India assures US it honours patent laws


Washington, Aug 15 (IANS): Asserting that it honours patent laws, India has vowed to enhance India-US strategic partnership "through its careful backing of patent law" as they cooperate on health care, disease control and prevention.

"India has experienced transformational economic growth over the past two decades," Indian ambassador to the US, Nirupama Rao, said Wednesday, "thanks in large measure to reforms that opened India's markets to global commerce."

"Innovation and entrepreneurship have been fostered by vigorous enforcement of trade agreements and patent laws," she wrote in an op-ed articles titled "India honours - not dishonours - patent laws" in The Hill, a newspaper focusing on Congressional affairs.

Vigorously defending India's record, Rao said: "Intellectual property laws passed over forty years have extensively protected patents, designs and trademarks."

"The Patents Act of 1970, amended in 1999, 2002 and 2005, is considered a model in the developing world," she said asserting "Critics who say otherwise are simply wrong."

Referring to corporate America's criticism of the Indian Supreme Court's judgement denying Novartis' request to retain the patent on a cancer drug, Rao said the "alleged patent 'infringement' is actually a case study in patent protection."

India's apex court, she noted had turned down the pharmaceutical company's request because it judged the drug to be an extension of existing medications, not a groundbreaking advancement.

"In other words, the court reinforced the premium that should rightly be placed on truly valid patents, strengthening, not weakening, their sanctity," Rao said.

India makes a priority of complying with international treaties such as the Trade Related Intellectual Property Rights (TRIPS) agreement of the World Trade Organization.

In March, an Indian patent appeals court ruled that the so-called compulsory license law that helps make medicines affordable for the 300 million Indians who live below the poverty line, was strictly TRIPS-compliant.
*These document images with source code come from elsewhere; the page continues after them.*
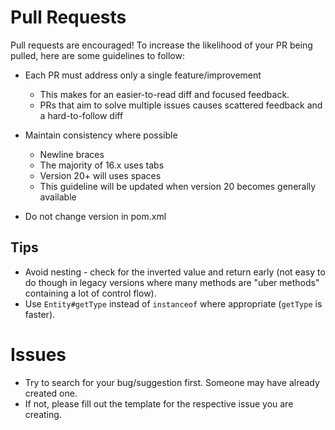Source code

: # Pull Requests

Pull requests are encouraged! To increase the likelihood of your PR being pulled, here are some guidelines to follow:

- Each PR must address only a single feature/improvement
  - This makes for an easier-to-read diff and focused feedback.
  - PRs that aim to solve multiple issues causes scattered feedback and a hard-to-follow diff

- Maintain consistency where possible
  - Newline braces
  - The majority of 16.x uses tabs
  - Version 20+ will uses spaces
  - This guideline will be updated when version 20 becomes generally available

- Do not change version in pom.xml

## Tips
- Avoid nesting - check for the inverted value and return early (not easy to do though in legacy versions where many methods are "uber methods" containing a lot of control flow).
- Use `Entity#getType` instead of `instanceof` where appropriate (`getType` is faster).

# Issues

- Try to search for your bug/suggestion first. Someone may have already created one.
- If not, please fill out the template for the respective issue you are creating.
India assures US it honours patent laws

India "worked hard to balance the rights of patent holders with our civic imperative to protect public health," Rao wrote noting "in more than six decades, India has issued only one compulsory license on a compound pharmaceutical."

"This is hardly evidence of a climate hostile to either innovation or US-based companies."

"In their Strategic Partnership, the US and India cooperate on many fronts, with health care, disease control and prevention near the top of the list," Rao said asserting "India is dedicated to enhancing that partnership through its careful backing of patent law."